Wednesday, March 27, 2024

MUSEUM HOPPING IN DOWNTOWN DETROIT

MOTOR CITY WHEELCHAIR MOBILITY


Halfway between Baobab Fare and the Museum of Contemporary Art, at the Warren Avenue QLINE stop, sits the granddaddy of all Detroit’s museums — the Detroit Institute of Arts. 

Spanning over 650,000 square feet and featuring 100 galleries, DIA is one of the largest and most significant art museums in the country. 

The museum is most famous for Diego Rivera’s “Detroit Industry Murals,” a series of frescoes consisting of 27 panels depicting industry at Ford and Detroit. Controversial when completed in 1933, the murals have since been designated a National Historic Landmark in 2014 and were considered by Rivera to have been his most successful work. 

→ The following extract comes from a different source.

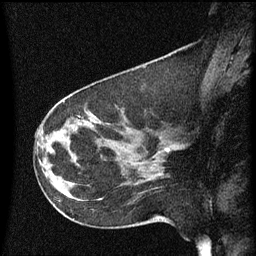
Breast MRI (dynamic contrast-enhanced), one sagittal slice; position 27 of 60 along the scan axis; dynamic contrast-enhanced series, image 2 of 3 at this slice position (ordered by acquisition); 1.5 T; TE 4.2 ms, TR 8.4 ms; 256 × 256 image matrix, field of view 200 × 200 mm. Female patient, age 41 years. From the clinical record (not read from this slice): setting: breast cancer imaged before/during neoadjuvant chemotherapy; receptor status: triple-negative.
Outlined on this slice (semi-automatically segmented with operator editing):
- analysis volume of interest (the breast-tissue region the enhancement analysis was run in; not a lesion): bounding box (x1, y1, x2, y2) in pixels: (133, 122, 188, 175)
- tumour enhancement mask (voxels above the 70 % enhancement threshold inside the analysis volume of interest): (164, 148, 169, 151)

Other highlights include William Randolph Hearst’s armor collection and a massive selection of American art. Both Jaime Junior and Emily Obert praised DIA’s accessibility.

“They have a grand staircase, because that’s what buildings had back then, but the main entrance has been reoriented to a level entrance from the south side of the building,” Obert says of the Neoclassical DIA, opened in 1927.

“There also is free accessible parking close to that entrance off of Farnsworth Street.